With a trembling hand, he took down the volume. Then he turned and found the closest table. There he sat, placed the book before him, and slowly drew back the cover to the first page. The text had been written in an old tongue, but not one foreign to him—a Kamasal root. With some initial difficulty, Braethen managed to read a guide of topics: Origin, History, Purpose, Dangers, Uses …

There he stopped, his dread deepening. He read across to the page number corresponding to that topic:
Uses
. Part of him thought he already knew some of what he would find in these pages about the Blade of Seasons. This very day the sword had made certain impossible things … possible.

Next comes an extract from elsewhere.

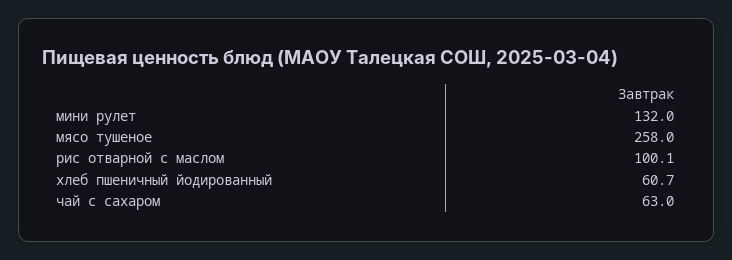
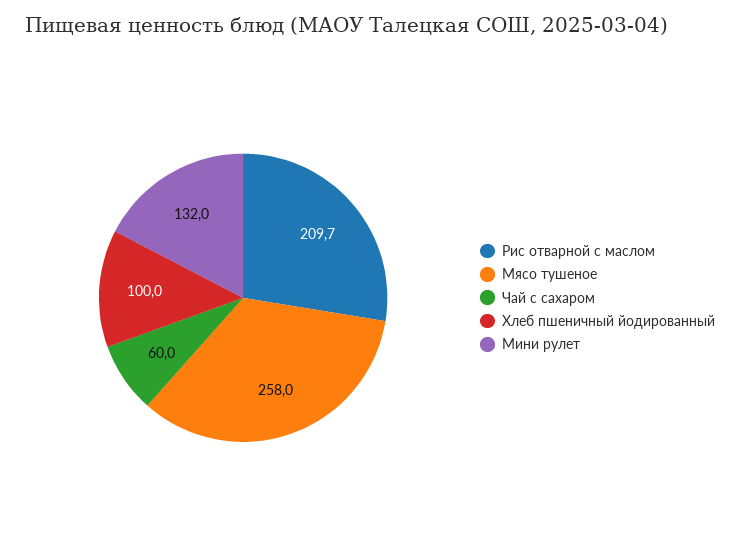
рис отварной с маслом: 100.1 -> 209.7
хлеб пшеничный йодированный: 60.7 -> 100
чай с сахаром: 63 -> 60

Before Braethen could turn another page, he heard something far behind and above him—like the door to the stairs that descended into these subterranean book stacks.
Did I leave the door open?

He waited, listening, and heard nothing further. To be safe, he got up, checked to be sure the room's door could be opened from the inside, and quietly closed it. He then promptly returned to his book. This time, without delay, he turned the pages until he found the heading he desired, and began to read:

The Thousand-Fold Steel hath many names, and at least as many intentions. It is known by most as the Blade of Seasons. Though this name might be least instructive, as it is a weapon last of all. At least, as men define that word. It may be refolded and recast into whatever shape a tinker or smith sees fit to put it. This being true, it has held the forms of a rod, a rake, a hoe, a mace, a shovel, a spigot, a barrel band, and more. Regardless the form, the metal will yet possess its fundamental quality—to be a focus of thought, to give its bearer a window through which to view, even become acquainted with, those things he chooses to think upon.

In this way, it is the tool of a teacher, not unlike the book or rule. It is hoped that reminders of where men have been, and the things they should have done, can instruct their present actions. But for the bearer of the ThousandFold, the power of this steel brick is that its fundamental quality is not bounded. Linear qualities lay no claim to it. Think on time and place, how straight they seem. And yet “ThousandFold,” as the Dimnis say, “pays not a jot for linearity.”